Task item:
Exactly as written and without the pictures, output the entries below.

(Dataset entries)
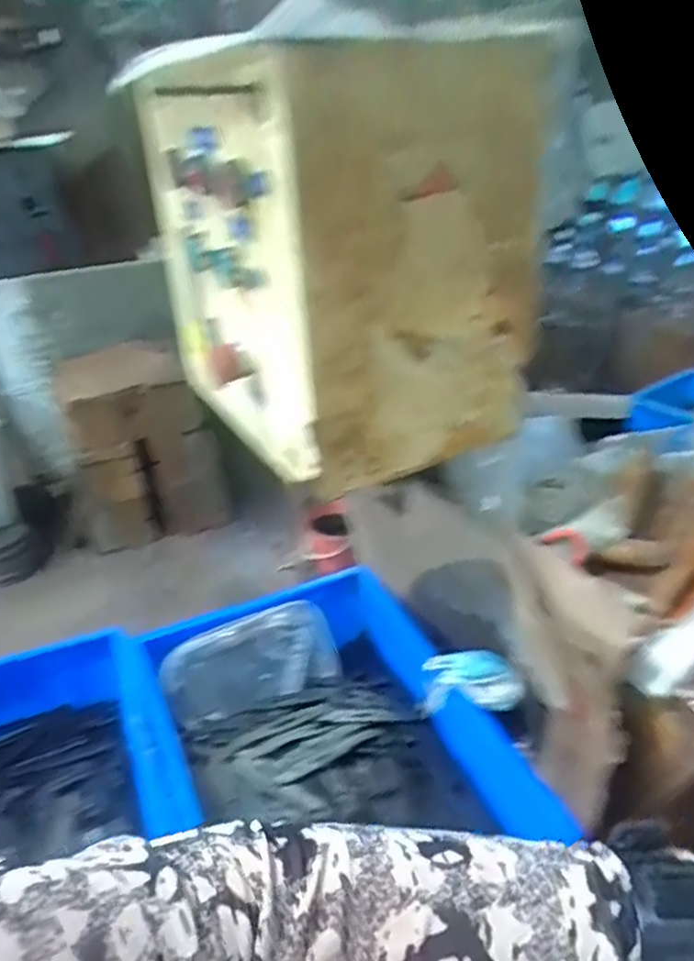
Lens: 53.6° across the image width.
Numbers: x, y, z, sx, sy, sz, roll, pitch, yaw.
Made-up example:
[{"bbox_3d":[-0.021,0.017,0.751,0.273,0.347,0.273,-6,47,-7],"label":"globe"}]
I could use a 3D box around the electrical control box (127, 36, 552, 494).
[{"bbox_3d":[-0.024,-0.193,0.577,0.215,0.274,0.295,-17,35,-25],"label":"electrical control box"}]

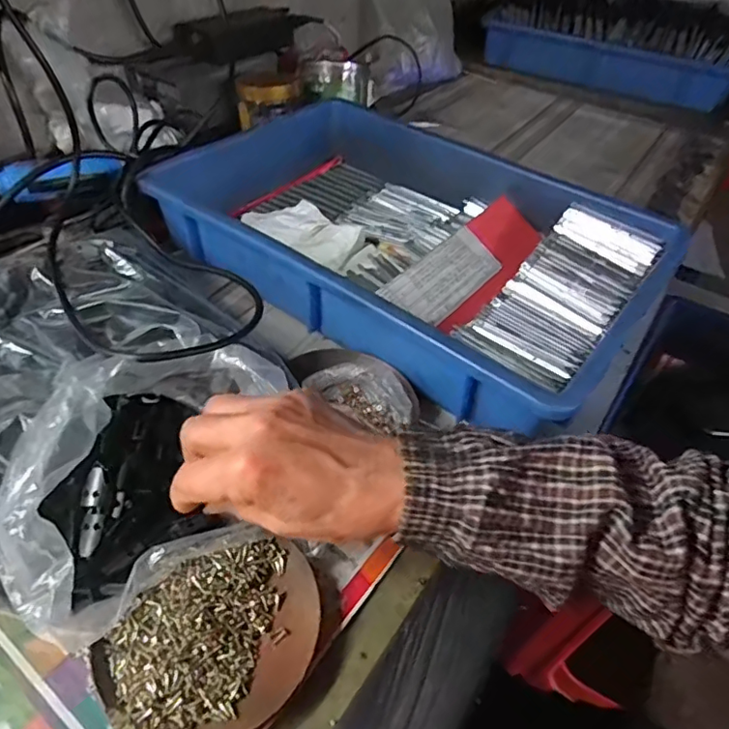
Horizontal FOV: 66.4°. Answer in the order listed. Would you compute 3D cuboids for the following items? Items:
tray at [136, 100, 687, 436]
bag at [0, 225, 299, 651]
[{"bbox_3d":[0.039,-0.127,0.542,0.445,0.076,0.300,31,50,24],"label":"tray"},{"bbox_3d":[-0.180,0.014,0.374,0.264,0.089,0.261,30,50,23],"label":"bag"}]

Result:
Lens: 53.6° across the image width.
Numbers: x, y, z, sx, sy, sz, roll, pitch, yaw.
Made-up example:
[{"bbox_3d":[-0.021,0.017,0.751,0.273,0.347,0.273,-6,47,-7],"label":"globe"}]
I could use a 3D box around the electrical control box (127, 36, 552, 494).
[{"bbox_3d":[-0.024,-0.193,0.577,0.215,0.274,0.295,-17,35,-25],"label":"electrical control box"}]

Horizontal FOV: 66.4°. Answer in the order listed. Would you compute 3D cuboids for the following items? Items:
tray at [136, 100, 687, 436]
bag at [0, 225, 299, 651]
[{"bbox_3d":[0.039,-0.127,0.542,0.445,0.076,0.300,31,50,24],"label":"tray"},{"bbox_3d":[-0.180,0.014,0.374,0.264,0.089,0.261,30,50,23],"label":"bag"}]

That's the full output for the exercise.